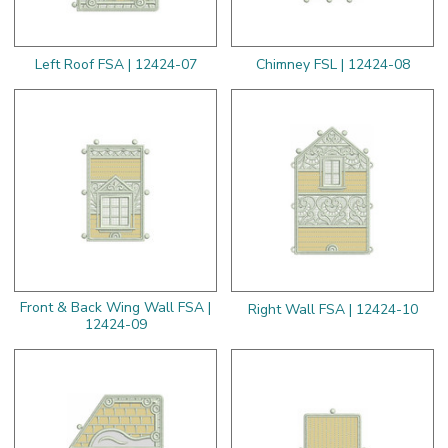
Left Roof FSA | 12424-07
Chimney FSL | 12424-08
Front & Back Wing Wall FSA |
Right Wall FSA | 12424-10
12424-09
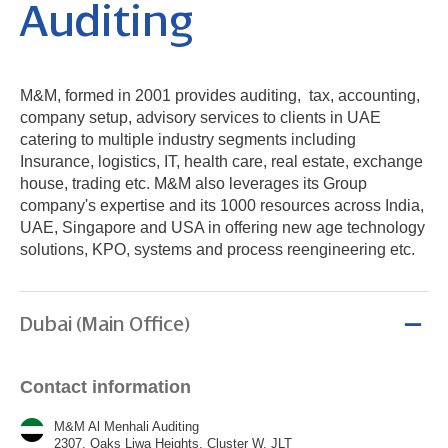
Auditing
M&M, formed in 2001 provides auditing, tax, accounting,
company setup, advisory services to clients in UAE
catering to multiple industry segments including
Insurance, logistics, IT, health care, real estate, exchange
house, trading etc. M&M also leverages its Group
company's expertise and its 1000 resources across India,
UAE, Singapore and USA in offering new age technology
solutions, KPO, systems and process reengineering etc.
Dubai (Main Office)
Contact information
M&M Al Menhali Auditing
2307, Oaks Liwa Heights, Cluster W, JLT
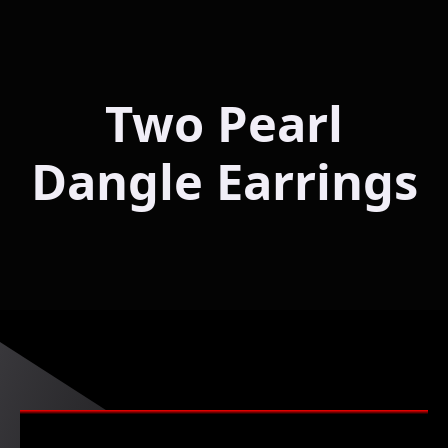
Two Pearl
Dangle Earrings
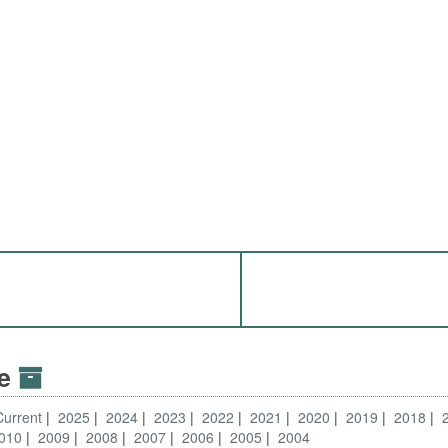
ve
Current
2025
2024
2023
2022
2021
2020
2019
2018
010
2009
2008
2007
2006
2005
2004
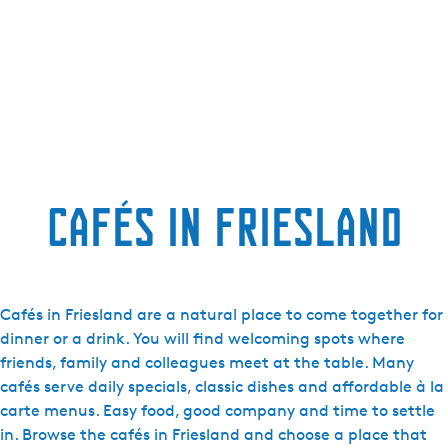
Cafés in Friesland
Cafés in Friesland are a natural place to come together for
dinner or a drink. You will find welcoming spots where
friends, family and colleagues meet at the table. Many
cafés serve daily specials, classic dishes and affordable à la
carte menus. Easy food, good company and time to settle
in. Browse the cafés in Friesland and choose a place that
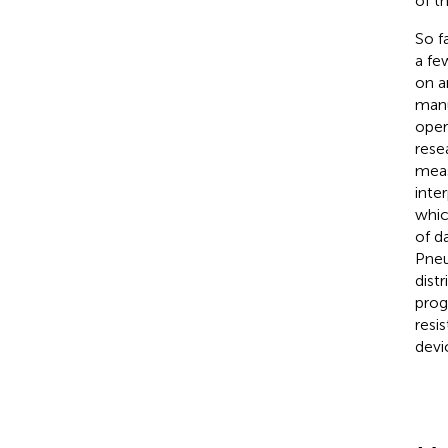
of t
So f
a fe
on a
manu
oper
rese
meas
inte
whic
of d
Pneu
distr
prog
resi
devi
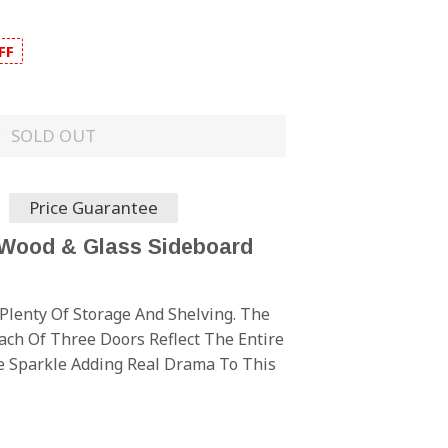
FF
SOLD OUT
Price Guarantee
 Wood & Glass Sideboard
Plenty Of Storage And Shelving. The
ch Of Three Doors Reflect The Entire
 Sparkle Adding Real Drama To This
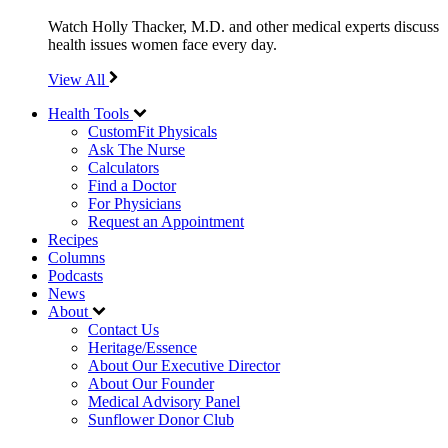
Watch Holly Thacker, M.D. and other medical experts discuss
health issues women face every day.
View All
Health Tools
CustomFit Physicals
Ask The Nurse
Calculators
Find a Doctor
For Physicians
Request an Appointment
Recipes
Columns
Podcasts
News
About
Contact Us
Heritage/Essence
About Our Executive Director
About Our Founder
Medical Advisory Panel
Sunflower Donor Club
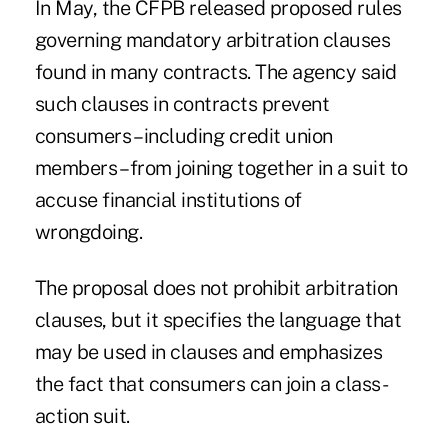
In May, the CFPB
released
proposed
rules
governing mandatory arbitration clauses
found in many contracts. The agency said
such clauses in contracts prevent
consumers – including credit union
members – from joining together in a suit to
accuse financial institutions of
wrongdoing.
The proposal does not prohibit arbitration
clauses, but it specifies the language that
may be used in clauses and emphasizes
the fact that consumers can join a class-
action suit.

==========

● **WHAT NEEDS TO BE DONE**: Leave out the pictures, then copy all the remaining text in the records exactly.

● **ANSWER SPACE**:
Left Roof FSA | 12424-07
Chimney FSL | 12424-08
Front & Back Wing Wall FSA |
Right Wall FSA | 12424-10
12424-09
Auditing
M&M, formed in 2001 provides auditing, tax, accounting,
company setup, advisory services to clients in UAE
catering to multiple industry segments including
Insurance, logistics, IT, health care, real estate, exchange
house, trading etc. M&M also leverages its Group
company's expertise and its 1000 resources across India,
UAE, Singapore and USA in offering new age technology
solutions, KPO, systems and process reengineering etc.
Dubai (Main Office)
Contact information
M&M Al Menhali Auditing
2307, Oaks Liwa Heights, Cluster W, JLT
Two Pearl
Dangle Earrings
ve
Current
2025
2024
2023
2022
2021
2020
2019
2018
010
2009
2008
2007
2006
2005
2004
Cafés in Friesland
Cafés in Friesland are a natural place to come together for
dinner or a drink. You will find welcoming spots where
friends, family and colleagues meet at the table. Many
cafés serve daily specials, classic dishes and affordable à la
carte menus. Easy food, good company and time to settle
in. Browse the cafés in Friesland and choose a place that
of t
So f
a fe
on a
manu
oper
rese
meas
inte
whic
of d
Pneu
distr
prog
resi
devi
FF
SOLD OUT
Price Guarantee
 Wood & Glass Sideboard
Plenty Of Storage And Shelving. The
ch Of Three Doors Reflect The Entire
 Sparkle Adding Real Drama To This
Watch Holly Thacker, M.D. and other medical experts discuss
health issues women face every day.
View All
Health Tools
CustomFit Physicals
Ask The Nurse
Calculators
Find a Doctor
For Physicians
Request an Appointment
Recipes
Columns
Podcasts
News
About
Contact Us
Heritage/Essence
About Our Executive Director
About Our Founder
Medical Advisory Panel
Sunflower Donor Club
In May, the CFPB
released
proposed
rules
governing mandatory arbitration clauses
found in many contracts. The agency said
such clauses in contracts prevent
consumers – including credit union
members – from joining together in a suit to
accuse financial institutions of
wrongdoing.
The proposal does not prohibit arbitration
clauses, but it specifies the language that
may be used in clauses and emphasizes
the fact that consumers can join a class-
action suit.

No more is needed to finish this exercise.